A Star Is Born, 2018.
Directed by Bradley Cooper.
Starring Bradley Cooper, Lady Gaga, Sam Elliott, Dave Chapelle, Anthony Ramos, and Michael Harney.
A musician helps a young singer and actress find fame, even as age and alcoholism send his own career into a downward spiral.
When it comes to remakes, it can be tough to sell an audience why they should see a new version of something old, especially if its not even the first remake. That could have been the case with 2018’s A Star is Born, the fourth remake of the 1937 classic, but with Bradley Cooper and Lady Gaga in the lead roles the latest iteration succeeds on nearly all fronts. Cooper and Gaga give excellent performances that are backed by their co-stars while the film’s music will stay in your head for days.
I reviewed A Star is Born more fully last year during the Toronto International Film Festival, but my thoughts on it haven’t changed too much, if at all. Cooper delivers a powerful performance as veteran rockstar Jackson Maine as he struggles through addictions and a fading career. He displays a lot of emotional range that makes you both sympathize with and sometimes despise him for the things he says and does. Given the way he sings and plays guitar, its very surprising to know he hadn’t done their before the film, but he skills at both are quite apparent. Cooper not only turns in a solid performance as Jackson, but also in his directorial debut. He displays a great deal of competency behind the camera with getting the best performances out of his cast and what to focus on in a scene, such as his and Gaga’s faces during their songs.

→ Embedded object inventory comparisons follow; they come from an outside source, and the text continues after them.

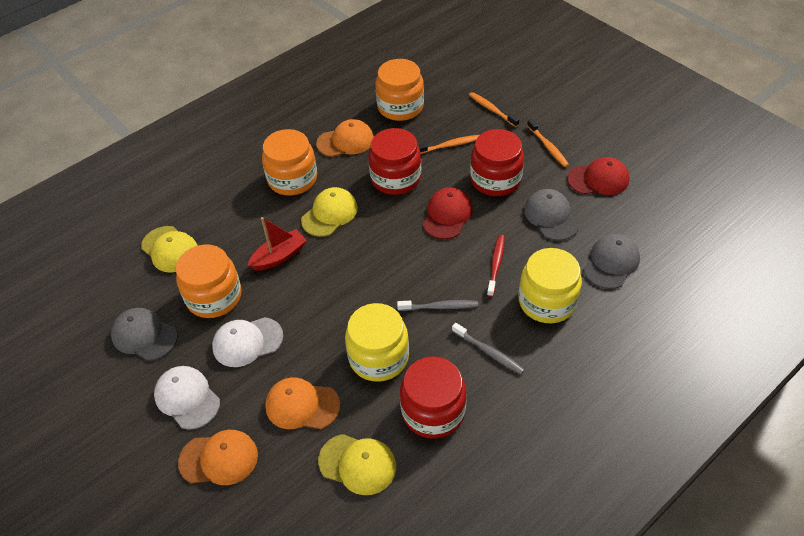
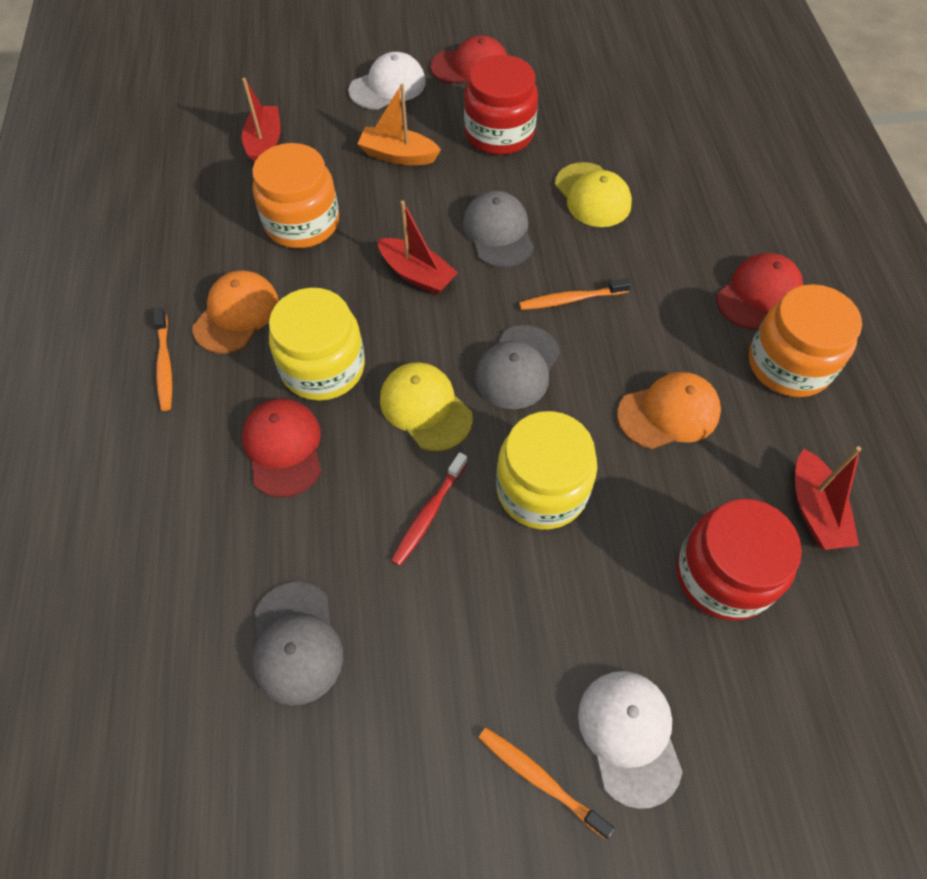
grey toothbrush: [397,300,478,311] [452,323,525,374] = 2 -> none = 0
orange boat: none = 0 -> [357,84,441,165] = 1
orange cap: [178,430,258,485] [265,377,340,429] [316,119,374,157] = 3 -> [192,270,279,354] [617,372,721,449] = 2
orange jar: [176,245,242,318] [262,129,317,196] [375,59,424,121] = 3 -> [252,143,339,248] [749,284,862,397] = 2
red boat: [248,217,307,271] = 1 -> [242,78,281,163] [377,201,458,295] [795,446,861,550] = 3
red cap: [423,187,473,239] [567,157,630,195] = 2 -> [242,398,321,498] [430,35,507,84] [716,253,803,330] = 3
red jar: [368,128,421,195] [400,356,466,439] [470,129,524,196] = 3 -> [464,55,538,155] [677,499,802,621] = 2
yellow cap: [141,226,198,273] [301,187,358,237] [318,434,396,495] = 3 -> [380,362,473,451] [555,162,632,227] = 2

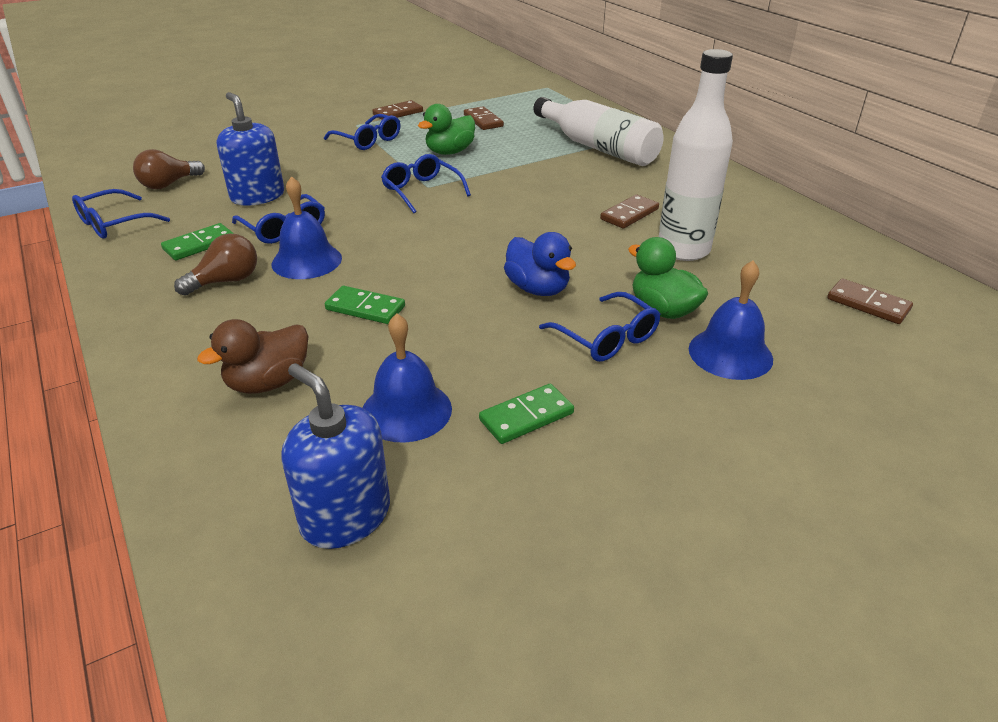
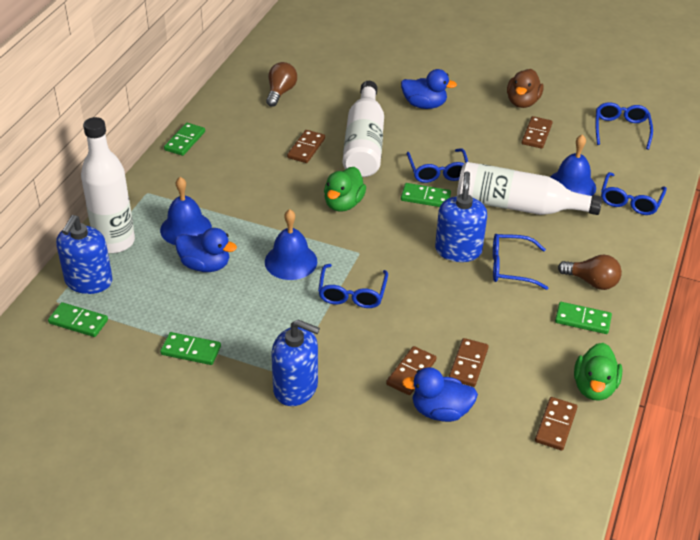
blue duck: [504,232,576,296] = 1 -> [175,228,237,272] [401,69,457,109] [402,367,478,422] = 3
blue soap dispenser: [217,92,284,206] [281,363,390,549] = 2 -> [56,215,113,294] [271,319,320,406] [435,171,487,262] = 3
brown domino: [372,100,423,120] [464,106,504,130] [600,194,659,229] [827,278,913,324] = 4 -> [287,130,325,163] [386,346,437,395] [449,338,489,387] [522,116,553,149] [535,397,577,450] = 5
green domino: [161,223,234,260] [325,286,405,324] [479,384,574,444] = 3 -> [48,302,108,337] [160,332,221,365] [164,123,205,156] [401,183,451,207] [555,302,612,334] = 5
white bottle: [533,97,664,166] [659,49,733,261] = 2 -> [81,117,135,253] [343,81,384,177] [457,162,602,215] = 3

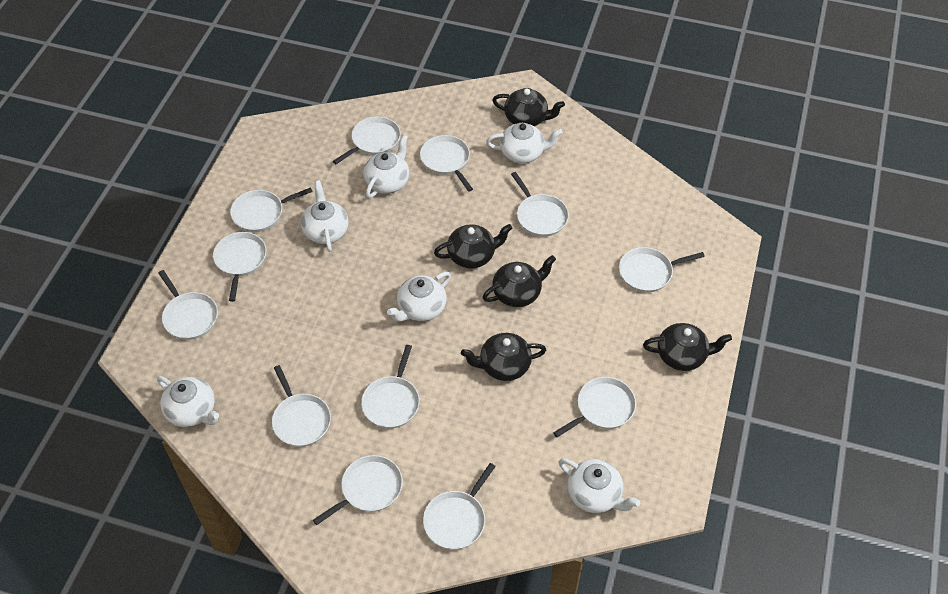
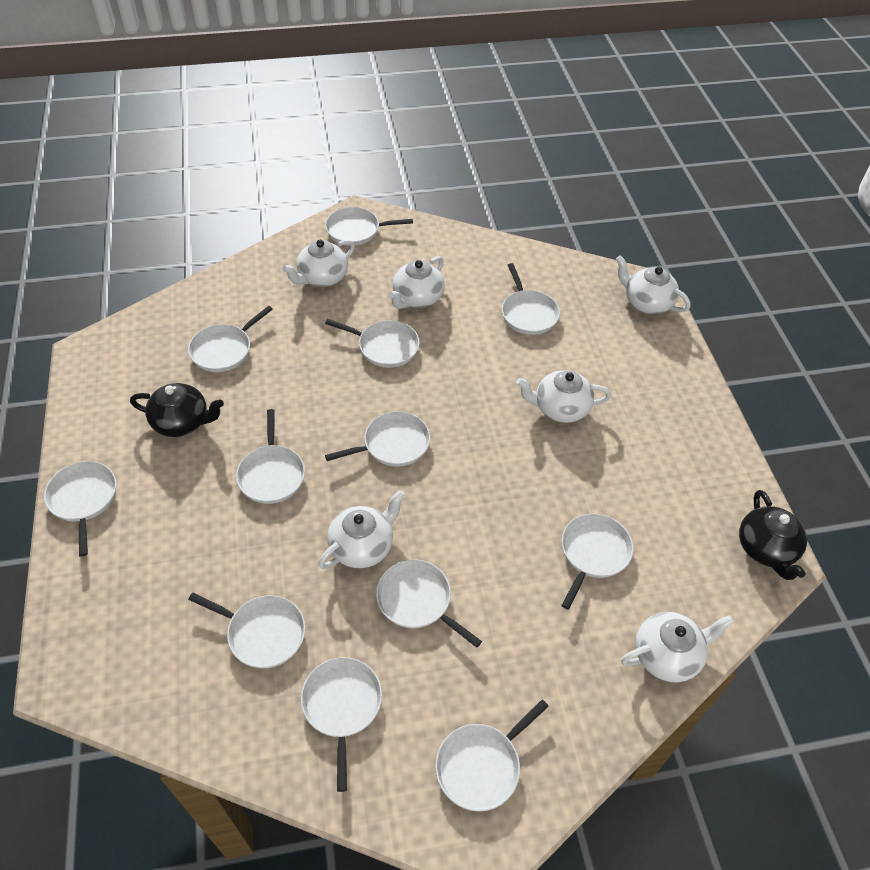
black teapot: [434,224,512,269] [461,333,546,381] [483,255,556,307] [492,88,565,126] [643,323,732,371] = 5 -> [130,383,224,437] [739,490,807,580] = 2

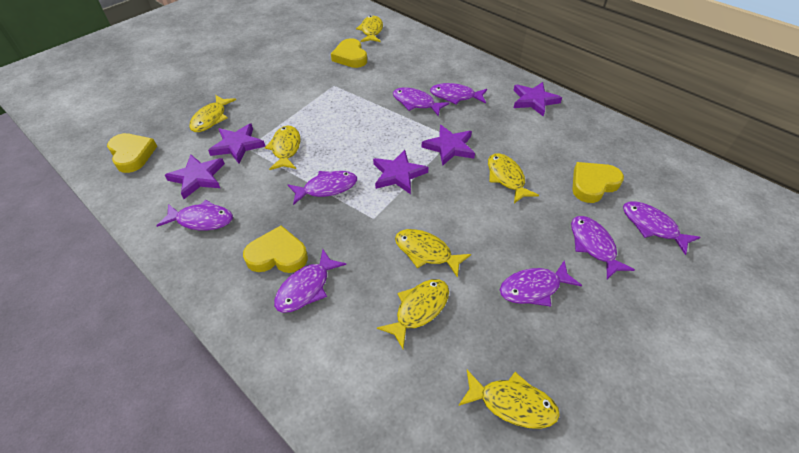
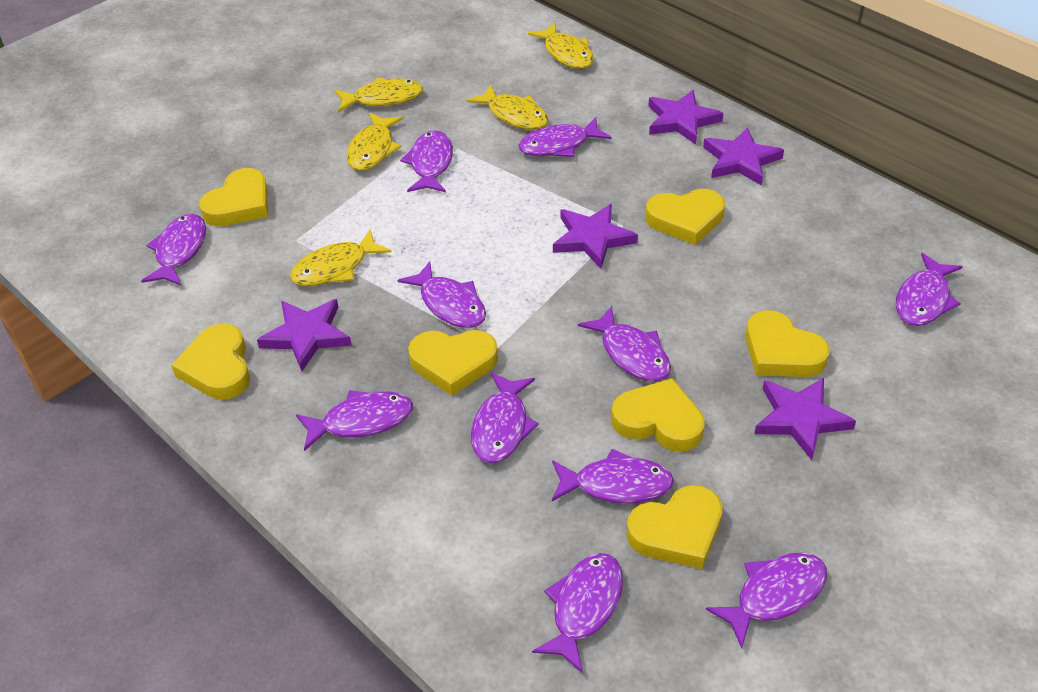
purple fish: [156,200,233,230] [274,249,346,313] [288,171,357,205] [393,88,449,116] [430,83,487,104] [500,261,582,306] [571,216,635,279] [623,201,701,255] = 8 -> [141,214,206,286] [296,390,413,451] [398,261,486,328] [400,130,453,192] [471,372,539,463] [519,117,612,157] [532,553,623,674] [552,449,674,503] [578,306,671,382] [706,552,827,649] [896,253,963,326] = 11
yellow fish: [189,95,236,132] [265,126,300,170] [356,16,383,42] [377,279,449,349] [395,229,471,278] [458,370,560,429] [488,153,539,203] = 7 -> [290,229,391,286] [334,78,423,112] [346,113,403,171] [467,84,548,130] [528,22,594,69] = 5
yellow heart: [107,133,157,173] [243,226,308,273] [331,38,367,68] [573,162,624,203] = 4 -> [171,324,250,400] [199,168,268,226] [408,330,498,396] [611,378,705,452] [626,485,722,569] [646,189,725,245] [746,310,829,377] = 7

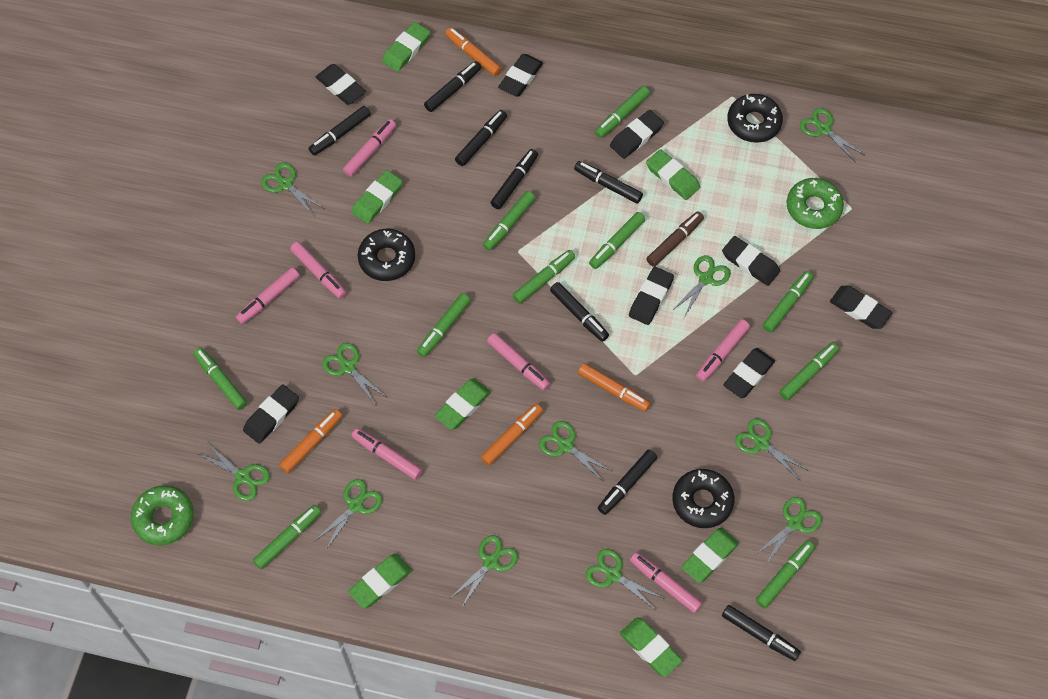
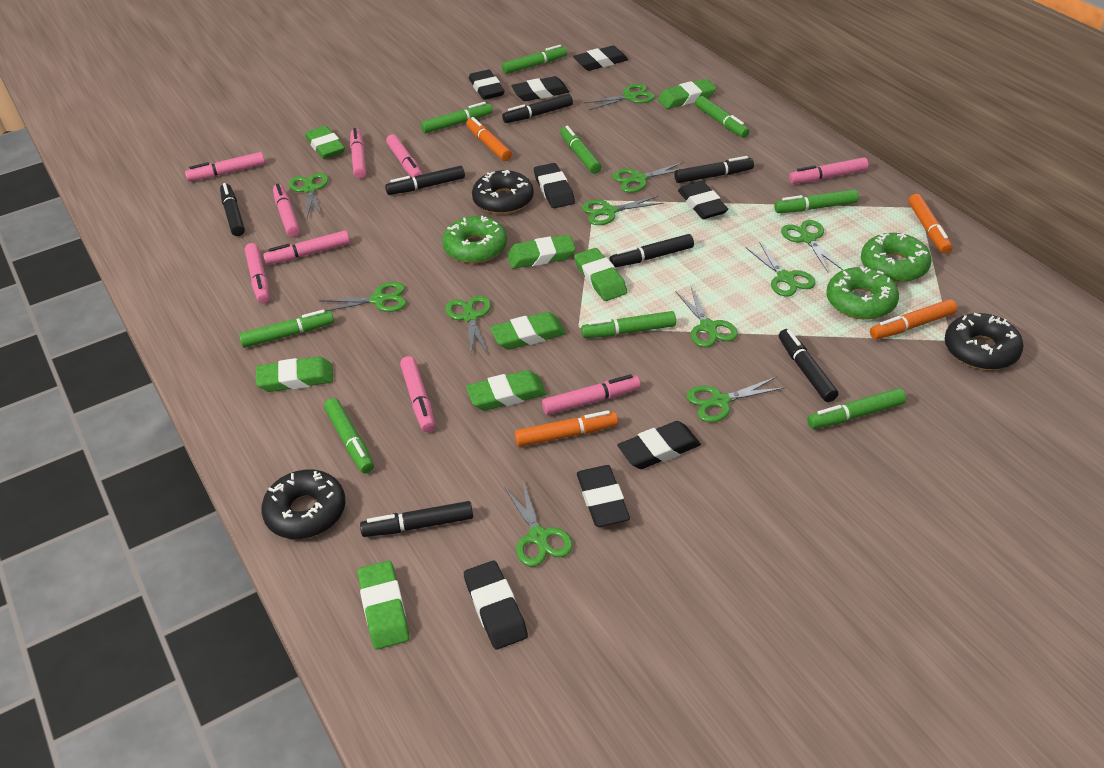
black marker: [309,106,371,155] [424,61,481,112] [455,110,507,166] [491,149,538,209] [550,282,609,342] [574,161,643,203] [598,450,657,515] [722,605,801,661] = 8 -> [220,183,245,236] [360,501,473,537] [385,166,465,195] [502,94,573,123] [609,234,694,267] [674,156,754,183] [779,329,838,402] = 7
brown marker: [647,211,704,267] = 1 -> none = 0
green donut: [131,485,194,545] [787,178,844,229] = 2 -> [442,216,507,263] [826,266,899,320] [861,233,932,283] = 3
green eraser: [348,554,412,608] [352,170,403,224] [382,22,430,72] [434,379,491,430] [620,617,682,677] [646,149,700,200] [681,528,739,583] = 7 -> [256,356,333,392] [305,126,345,159] [358,561,410,650] [466,370,547,411] [490,312,566,350] [507,235,576,269] [574,248,627,301] [658,79,716,109] = 8
green marker: [193,347,247,410] [253,505,321,569] [417,293,471,357] [483,191,535,251] [513,250,575,304] [589,212,645,269] [595,86,650,138] [756,540,815,608] [763,271,813,332] [779,342,839,400] = 10 -> [239,310,334,348] [324,398,374,473] [421,102,493,133] [502,45,567,74] [560,126,601,174] [581,311,676,338] [695,96,750,138] [774,189,859,213] [807,388,906,429] = 9
pink marker: [236,267,300,324] [290,242,347,299] [343,119,396,177] [352,428,422,480] [487,333,550,391] [630,552,702,613] [696,319,750,382] = 7 -> [185,152,265,181] [245,243,270,303] [263,230,350,265] [273,184,300,237] [350,128,366,178] [386,134,423,178] [400,356,435,432] [542,374,641,415] [789,157,869,184] = 9

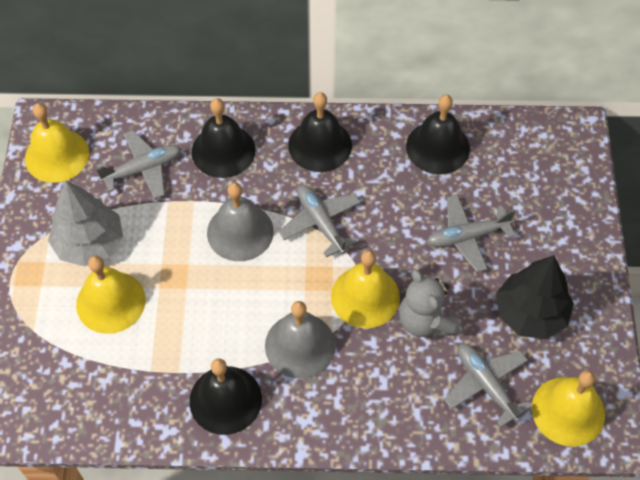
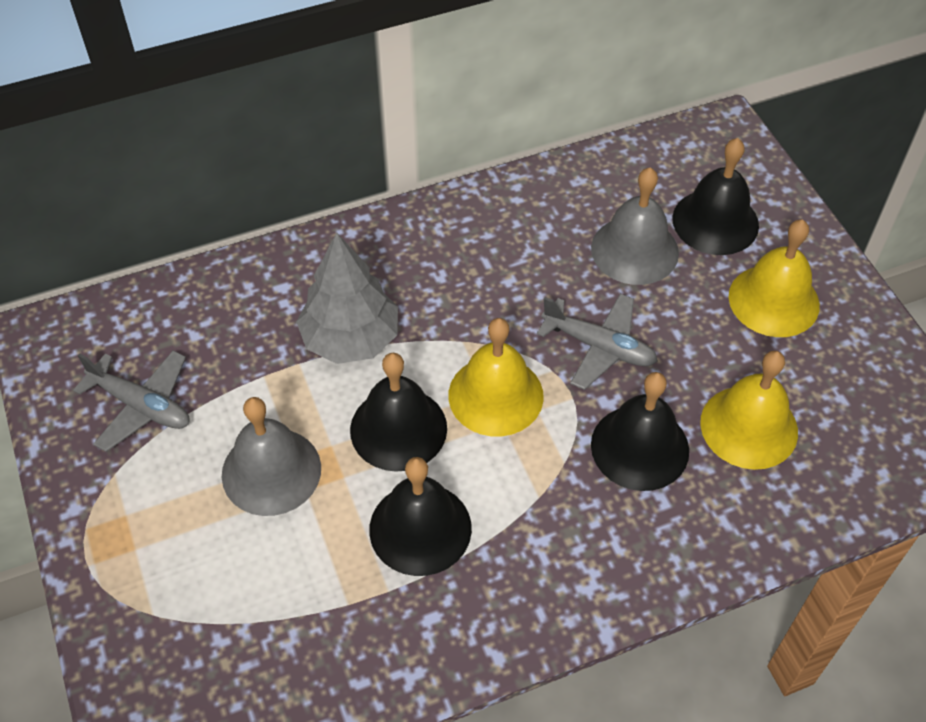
black tree: [496,255,574,339] = 1 -> none = 0
grey plane: [96,130,181,199] [279,185,361,257] [427,195,516,272] [444,344,532,427] = 4 -> [73,351,190,452] [537,294,658,390] = 2
grey teddy bear: [399,269,460,338] = 1 -> none = 0
yellow bell: [25,103,89,183] [76,256,146,334] [331,250,400,328] [532,370,605,447] = 4 -> [448,318,544,436] [700,351,798,470] [728,219,820,337] = 3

It should come as no surprise, though, that Lady Gaga steals the show as Ally whether she’s acting alongside Cooper or performing any of her musical numbers. Gaga is quite emotive throughout the film and makes Ally a relatable figure on her journey to stardom. Her chemistry with Cooper is one of the best aspects of the film as their relationship feels real with their ups and downs. She’s the standout of the film and gives her all as Ally and the songs she sings. You’ll have ‘Shallow’ and ‘Always Remember Us This Way’ stuck in your head long after you watch the film thanks to her.
The rest of A Star is Born is quite well done, from the story’s themes to its cinematography. The pacing is mostly good, though it feels a tad too long. Even for its fourth remake, there’s enough fresh material in the film for audiences to enjoy which can mostly be put down to Cooper and Gaga.
As for special features on the blu-ray, there’s not very much. ‘The Road to Stardom’ is a half hour look at the film with Cooper, Gaga and several of the cast members discussing its production. Its a very insightful pice as the leading pair discuss what led them to this project while also showing Cooper’s training in singing and guitar playing. There’s a few behind-the-scenes looks, such as Cooper getting an audience of extras ready for one of the concert scenes or practicing in jam sessions with the rest of the band.
That’s really about it for the features though. The extras include some jam sessions of deleted songs from the film, music videos of ‘Shallow’, ‘Always Remember Us This Way’ and a couple other songs and the film’s musical moments – basically the scene in the movie of Cooper or Gaga performing one of the songs. There’s unfortunately no commentary or in-depth features on the songwriting or concert filming. The blu-ray fairly barebones on the extras.
A Star is Born is a great movie thanks to the performances from Cooper and Gaga and the former’s direction of the story. The songs are memorable with some gorgeous cinematography for the concerts with a great cast to make up the characters. While its too bad there is only one feature that discusses some aspects of the film’s production, its still a worthy film to own on blu-ray.